For tab-delimited files, use delim = tab. For pipe-delimited files, use delim = "|".

Supported [structure] keys are deliberately limited to a small allowlist:

Key	Type	Meaning
`delim`	character	Delimiter between CSV fields.
`delimiter`	character	Alias for `delim`; if both appear, `delimiter` wins.
`quotechar`	character	Quote character used by the CSV component.
`escapechar`	character	Escape character used by the CSV component.
`comment`	string	Comment marker used by the CSV component.
`header`	integer	CSV component line containing column names.
`footerskip`	integer	Number of trailing CSV component rows to ignore.

delimiter is a read-only alias for delim; if both appear, delimiter takes precedence. Single-character options accept a one-character string, tab, space, \t, or an integer Unicode code point such as 44 for comma.

Integer options accept unquoted integer values.

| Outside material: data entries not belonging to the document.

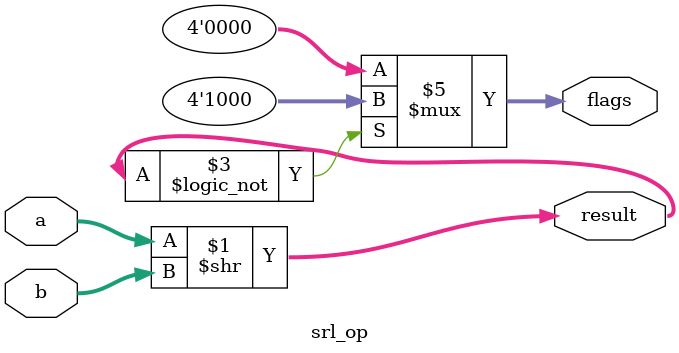
<source format=sv>
module srl_op #(parameter N=32)
(
  input logic [N-1:0] a,
  input logic [N-1:0] b,
  output logic [N-1:0] result,
  output logic [3:0] flags
);

  assign result = a >> b;
  
  //definimos el orden de los flags como (Z)(N)(C)(V)
  
  always @(result)
    begin
      if(result == 32'd0)
	     flags=4'b1000;
		else
			flags=4'b0000;	
    end
endmodule 
</source>
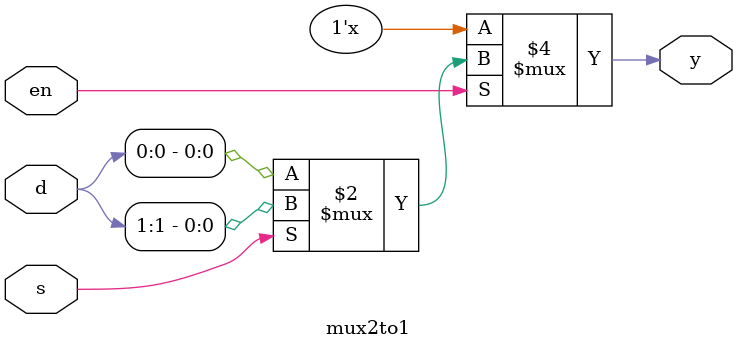
<source format=v>
module mux2to1 (
    input [1:0] d,   // Data inputs
    input s,         // Select input
    input en,        // Enable signal
    output reg y     // Output
);

always @(*) begin
    if (en)
        y = s ? d[1] : d[0];
    else
        y = 1'bz; // Output is 0 when disabled
end

endmodule

</source>
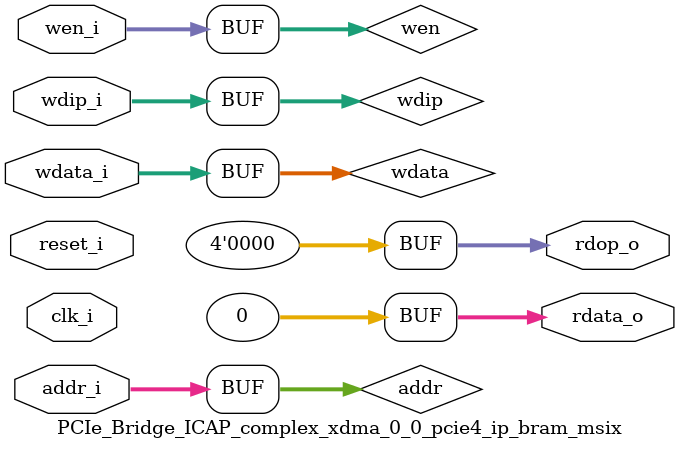
<source format=v>
`timescale 1ps/1ps

(* DowngradeIPIdentifiedWarnings = "yes" *)
module PCIe_Bridge_ICAP_complex_xdma_0_0_pcie4_ip_bram_msix #(

  parameter           TCQ = 100
, parameter           TO_RAM_PIPELINE="FALSE"
, parameter           FROM_RAM_PIPELINE="FALSE"
, parameter           MSIX_CAP_TABLE_SIZE=11'h0
, parameter           MSIX_TABLE_RAM_ENABLE="FALSE"

  ) (

  input  wire         clk_i,
  input  wire         reset_i,

  input  wire  [12:0] addr_i,
  input  wire  [31:0] wdata_i,
  input  wire   [3:0] wdip_i,
  input  wire   [3:0] wen_i,
  output wire  [31:0] rdata_o,
  output wire   [3:0] rdop_o

  );

  // WIP : Use Total number of functions (PFs + VFs) to calculate the NUM_BRAM_4K
  localparam integer NUM_BRAM_4K = (MSIX_TABLE_RAM_ENABLE == "TRUE") ? 8 : 0 ;
 

  reg          [12:0] addr;
  reg          [12:0] addr_p0;
  reg          [12:0] addr_p1;
  reg          [31:0] wdata;
  reg           [3:0] wdip;
  reg           [3:0] wen;
  reg          [31:0] reg_rdata;
  reg           [3:0] reg_rdop;
  wire         [31:0] rdata;
  wire          [3:0] rdop;
  genvar              i;
  wire    [(8*4)-1:0] bram_4k_wen;
  wire   [(8*32)-1:0] rdata_t;
  wire    [(8*4)-1:0] rdop_t;

  //
  // Optional input pipe stages
  //
  generate

    if (TO_RAM_PIPELINE == "TRUE") begin : TORAMPIPELINE

      always @(posedge clk_i) begin
     
        if (reset_i) begin

          addr <= #(TCQ) 13'b0;
          wdata <= #(TCQ) 32'b0;
          wdip <= #(TCQ) 4'b0;
          wen <= #(TCQ) 4'b0;

        end else begin

          addr <= #(TCQ) addr_i;
          wdata <= #(TCQ) wdata_i;
          wdip <= #(TCQ) wdip_i;
          wen <= #(TCQ) wen_i;

        end

      end

    end else begin : NOTORAMPIPELINE

      always @(*) begin

          addr = addr_i;
          wdata = wdata_i;
          wdip = wdip_i;
          wen = wen_i;

      end


    end

  endgenerate

  // 
  // Address pipeline
  //
  always @(posedge clk_i) begin
     
    if (reset_i) begin

      addr_p0 <= #(TCQ) 13'b0;
      addr_p1 <= #(TCQ) 13'b0;

    end else begin

      addr_p0 <= #(TCQ) addr;
      addr_p1 <= #(TCQ) addr_p0;

    end

  end

  //
  // Optional output pipe stages
  //
  generate

    if (FROM_RAM_PIPELINE == "TRUE") begin : FRMRAMPIPELINE


      always @(posedge clk_i) begin
     
        if (reset_i) begin

          reg_rdata <= #(TCQ) 32'b0;
          reg_rdop <= #(TCQ) 4'b0;

        end else begin

          case (addr_p1[12:10]) 
            3'b000 : begin
              reg_rdata <= #(TCQ) rdata_t[(32*(0))+31:(32*(0))+0];
              reg_rdop <= #(TCQ) rdop_t[(4*(0))+3:(4*(0))+0];
            end
            3'b001 : begin
              reg_rdata <= #(TCQ) rdata_t[(32*(1))+31:(32*(1))+0];
              reg_rdop <= #(TCQ) rdop_t[(4*(1))+3:(4*(1))+0];
            end
            3'b010 : begin
              reg_rdata <= #(TCQ) rdata_t[(32*(2))+31:(32*(2))+0];
              reg_rdop <= #(TCQ) rdop_t[(4*(2))+3:(4*(2))+0];
            end
            3'b011 : begin
              reg_rdata <= #(TCQ) rdata_t[(32*(3))+31:(32*(3))+0];
              reg_rdop <= #(TCQ) rdop_t[(4*(3))+3:(4*(3))+0];
            end
            3'b100 : begin
              reg_rdata <= #(TCQ) rdata_t[(32*(4))+31:(32*(4))+0];
              reg_rdop <= #(TCQ) rdop_t[(4*(4))+3:(4*(4))+0];
            end
            3'b101 : begin
              reg_rdata <= #(TCQ) rdata_t[(32*(5))+31:(32*(5))+0];
              reg_rdop <= #(TCQ) rdop_t[(4*(5))+3:(4*(5))+0];
            end
            3'b110 : begin
              reg_rdata <= #(TCQ) rdata_t[(32*(6))+31:(32*(6))+0];
              reg_rdop <= #(TCQ) rdop_t[(4*(6))+3:(4*(6))+0];
            end
            3'b111 : begin
              reg_rdata <= #(TCQ) rdata_t[(32*(7))+31:(32*(7))+0];
              reg_rdop <= #(TCQ) rdop_t[(4*(7))+3:(4*(7))+0];
            end
          endcase

        end

      end

    end else begin : NOFRMRAMPIPELINE

      always @(*) begin

          case (addr_p1[12:10]) 
            3'b000 : begin
              reg_rdata <= #(TCQ) rdata_t[(32*(0))+31:(32*(0))+0];
              reg_rdop <= #(TCQ) rdop_t[(4*(0))+3:(4*(0))+0];
            end
            3'b001 : begin
              reg_rdata <= #(TCQ) rdata_t[(32*(1))+31:(32*(1))+0];
              reg_rdop <= #(TCQ) rdop_t[(4*(1))+3:(4*(1))+0];
            end
            3'b010 : begin
              reg_rdata <= #(TCQ) rdata_t[(32*(2))+31:(32*(2))+0];
              reg_rdop <= #(TCQ) rdop_t[(4*(2))+3:(4*(2))+0];
            end
            3'b011 : begin
              reg_rdata <= #(TCQ) rdata_t[(32*(3))+31:(32*(3))+0];
              reg_rdop <= #(TCQ) rdop_t[(4*(3))+3:(4*(3))+0];
            end
            3'b100 : begin
              reg_rdata <= #(TCQ) rdata_t[(32*(4))+31:(32*(4))+0];
              reg_rdop <= #(TCQ) rdop_t[(4*(4))+3:(4*(4))+0];
            end
            3'b101 : begin
              reg_rdata <= #(TCQ) rdata_t[(32*(5))+31:(32*(5))+0];
              reg_rdop <= #(TCQ) rdop_t[(4*(5))+3:(4*(5))+0];
            end
            3'b110 : begin
              reg_rdata <= #(TCQ) rdata_t[(32*(6))+31:(32*(6))+0];
              reg_rdop <= #(TCQ) rdop_t[(4*(6))+3:(4*(6))+0];
            end
            3'b111 : begin
              reg_rdata <= #(TCQ) rdata_t[(32*(7))+31:(32*(7))+0];
              reg_rdop <= #(TCQ) rdop_t[(4*(7))+3:(4*(7))+0];
            end
          endcase

      end

    end
  
  endgenerate

  assign rdata_o = (MSIX_TABLE_RAM_ENABLE == "TRUE") ?  reg_rdata : 32'h0;
  assign rdop_o = (MSIX_TABLE_RAM_ENABLE == "TRUE") ? reg_rdop : 4'h0;

  generate 
  
    for (i=0; i<NUM_BRAM_4K; i=i+1) begin : BRAM4K

      PCIe_Bridge_ICAP_complex_xdma_0_0_pcie4_ip_bram_4k_int #(
          .TCQ(TCQ)
        )
        bram_4k_int (
    
          .clk_i (clk_i),
          .reset_i (reset_i),
    
          .addr_i(addr[9:0]),
          .wdata_i(wdata),
          .wdip_i(wdip),
          .wen_i(bram_4k_wen[(4*(i))+3:(4*(i))+0]),
          .rdata_o(rdata_t[(32*i)+31:(32*i)+0]),
          .rdop_o(rdop_t[(4*i)+3:(4*i)+0]),
          .baddr_i(10'b0),
          .brdata_o()

      );
      assign bram_4k_wen[(4*(i))+3:(4*(i))+0] = wen & {4{(i == addr[12:10])}};  
      
    end

  endgenerate

endmodule

</source>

Line-oriented options are relative to the CSV component after the metadata block, not to the physical first line of the INC file.

This allowlist is intentionally smaller than CSV.jl's full keyword set. It is based on CSV.jl names where practical, with an eye toward behavior that other INC implementations can support consistently. Use explicit readinc(...; kwargs...) calls for Julia-specific CSV.jl options such as skipto, limit, missingstring, dateformat, normalizenames, ignoreemptyrows, ignorerepeated, decimal, or groupmark.

Explicit keyword arguments passed to readinc override [structure] values. These options are applied to the CSV component after the metadata block.

See Structure Options for more detail and examples.

The default delimiter is three ASCII hyphen-minus characters:

---

Readers also accept any sequence of three or more Unicode characters in the Punctuation, dash (Pd) category, including mixed dash characters:

———
‐–—

The dash characters in a delimiter must be consecutive. A line such as - - - is not a delimiter.

Writing and Diagnostics

writeinc accepts metadata values that are only Int or String, with one-level sections whose values are also only Int or String. It rejects Bool, Float64, Date, nothing, missing, arrays, nested sections, invalid keys, empty sections, and strings containing literal newlines. String values containing ", \, leading or trailing whitespace, comment markers, brackets, =, or integer-like text are quoted and escaped so they round-trip.

Parser and writer errors are reported as ArgumentErrors. Common diagnostics include empty or invalid metadata sections, invalid metadata keys, repeated sections or keys, invalid metadata lines without =, missing closing delimiters, unsupported [structure] keywords, and metadata values outside the Int/String type set.